Friday, 17 November 2017, 11:10 Last update: about 7 years ago

In the days preceding Tuesday’s debate at the European Parliament and Wednesday’s vote, in which the EP resoundingly voted to urge Malta to investigate the Panama Papers scandal, the Labour Party tried to tell us that the PN was out to harm Malta once again.

Now that many of their colleagues in the Socialist grouping voted to approve the resolution, the PL cannot keep insisting that this was all motivated by partisan politics. The Labour Party cannot make us believe that the three Nationalist MPs managed to turn over 460 MEPs, including many socialists, against Malta.

If Casa, Metsola and Zammit Dimech had such strong powers of persuasion the Nationalist Party would surely have used them to win the last general election.

The result shows that this was clearly not a question of ‘traitors’ going abroad to damage Malta’s good name. It shows that Europe is now genuinely concerned about the situation in Malta and the state of the country’s institutions.

It is truly a shame that a journalist had to be murdered for the EU to start taking note of what is happening locally. The undermining of our institutions started much earlier. People are justified in saying they are disappointed with the EU, which had until now largely ignored serious issues in Malta. At least we now have their attention.

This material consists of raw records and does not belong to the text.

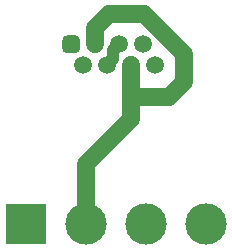
<source format=gbr>
G04 #@! TF.GenerationSoftware,KiCad,Pcbnew,(5.1.9)-1*
G04 #@! TF.CreationDate,2021-09-29T15:50:34-03:00*
G04 #@! TF.ProjectId,RJ45-breakout_1ch,524a3435-2d62-4726-9561-6b6f75745f31,rev?*
G04 #@! TF.SameCoordinates,Original*
G04 #@! TF.FileFunction,Copper,L1,Top*
G04 #@! TF.FilePolarity,Positive*
%FSLAX46Y46*%
G04 Gerber Fmt 4.6, Leading zero omitted, Abs format (unit mm)*
G04 Created by KiCad (PCBNEW (5.1.9)-1) date 2021-09-29 15:50:34*
%MOMM*%
%LPD*%
G01*
G04 APERTURE LIST*
G04 #@! TA.AperFunction,ComponentPad*
%ADD10C,1.500000*%
G04 #@! TD*
G04 #@! TA.AperFunction,ComponentPad*
%ADD11R,3.500000X3.500000*%
G04 #@! TD*
G04 #@! TA.AperFunction,ComponentPad*
%ADD12C,3.500000*%
G04 #@! TD*
G04 #@! TA.AperFunction,Conductor*
%ADD13C,1.524000*%
G04 #@! TD*
G04 #@! TA.AperFunction,Conductor*
%ADD14C,1.016000*%
G04 #@! TD*
G04 APERTURE END LIST*
G04 #@! TO.P,J1,1*
G04 #@! TO.N,Net-(J1-Pad1)*
G04 #@! TA.AperFunction,ComponentPad*
G36*
G01*
X71640000Y-110865000D02*
X71640000Y-110115000D01*
G75*
G02*
X72015000Y-109740000I375000J0D01*
G01*
X72765000Y-109740000D01*
G75*
G02*
X73140000Y-110115000I0J-375000D01*
G01*
X73140000Y-110865000D01*
G75*
G02*
X72765000Y-111240000I-375000J0D01*
G01*
X72015000Y-111240000D01*
G75*
G02*
X71640000Y-110865000I0J375000D01*
G01*
G37*
G04 #@! TD.AperFunction*
D10*
G04 #@! TO.P,J1,3*
G04 #@! TO.N,Net-(J1-Pad3)*
X74422000Y-110490000D03*
G04 #@! TO.P,J1,5*
G04 #@! TO.N,Net-(J1-Pad4)*
X76454000Y-110490000D03*
G04 #@! TO.P,J1,7*
G04 #@! TO.N,Net-(J1-Pad7)*
X78486000Y-110490000D03*
G04 #@! TO.P,J1,2*
G04 #@! TO.N,Net-(J1-Pad1)*
X73406000Y-112270000D03*
G04 #@! TO.P,J1,4*
G04 #@! TO.N,Net-(J1-Pad4)*
X75438000Y-112270000D03*
G04 #@! TO.P,J1,6*
G04 #@! TO.N,Net-(J1-Pad3)*
X77470000Y-112270000D03*
G04 #@! TO.P,J1,8*
G04 #@! TO.N,Net-(J1-Pad7)*
X79502000Y-112270000D03*
G04 #@! TD*
D11*
G04 #@! TO.P,J2,1*
G04 #@! TO.N,Net-(J1-Pad1)*
X68580000Y-125730000D03*
D12*
G04 #@! TO.P,J2,2*
G04 #@! TO.N,Net-(J1-Pad3)*
X73660000Y-125730000D03*
G04 #@! TO.P,J2,3*
G04 #@! TO.N,Net-(J1-Pad4)*
X78740000Y-125730000D03*
G04 #@! TO.P,J2,4*
G04 #@! TO.N,Net-(J1-Pad7)*
X83820000Y-125730000D03*
G04 #@! TD*
D13*
G04 #@! TO.N,Net-(J1-Pad3)*
X73660000Y-120650000D02*
X77470000Y-116840000D01*
X73660000Y-125730000D02*
X73660000Y-120650000D01*
X77470000Y-114300000D02*
X77470000Y-112270000D01*
X77470000Y-116840000D02*
X77470000Y-114300000D01*
X80645000Y-114935000D02*
X77470000Y-114935000D01*
X81915000Y-113665000D02*
X80645000Y-114935000D01*
X81915000Y-111305318D02*
X81915000Y-113665000D01*
X75565000Y-107950000D02*
X78559682Y-107950000D01*
X78559682Y-107950000D02*
X81915000Y-111305318D01*
X74422000Y-109093000D02*
X75565000Y-107950000D01*
X74422000Y-110490000D02*
X74422000Y-109093000D01*
D14*
G04 #@! TO.N,Net-(J1-Pad4)*
X75934001Y-111009999D02*
X76454000Y-110490000D01*
X75934001Y-111773999D02*
X75934001Y-111009999D01*
X75438000Y-112270000D02*
X75934001Y-111773999D01*
G04 #@! TD*
M02*

</source>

The resolution that was strongly backed by MEPs of all colours is not partisan in nature. It does not call for the resignation of Prime Minister Joseph Muscat. It does not even call for the resignation of Keith Schembri and Konrad Mizzi.

What it calls for is something that is obvious - something that should have happened automatically when two top politicians were implicated in the Panama Papers: a police investigation.

It is such a big shame that Malta’s name is suffering like it is because people in power decided that a police investigation was not the obvious thing to do, despite the serious facts that emerged from those reports, and the equally disturbing findings that emerged later from FIAU investigations.

In essence, Wednesday’s vote was a vote of no confidence in the police commissioner and the police force in general. And this is now coming from the entire EP, not just the PN in Malta.

In saying, more than a year later, that the police should investigate the Panama Papers allegations, the EP is highlighting the fact that the police have so far failed to act.

As if this was not bad enough, the government in Malta acts as if it was business as usual, as if Wednesday’s vote did not take place. What happened at the EP did not shame the PL or the PN – it shamed us all as a nation, and the government cannot keep its head buried in the sand.

Instead of going to Parliament and acknowledging that it has let the country down, the government keeps treating this as a partisan issue, blaming it all on the people sitting on the opposite side of the chamber and waving the 36,000-vote majority in our faces.

It is true that the PN MEPs represent the Nationalist Party – a political force that strives to be in power, and one that has its own credibility problems. But we have to be mature enough to realise that, whatever their true intentions might have been, the end result was in the best interests of us all.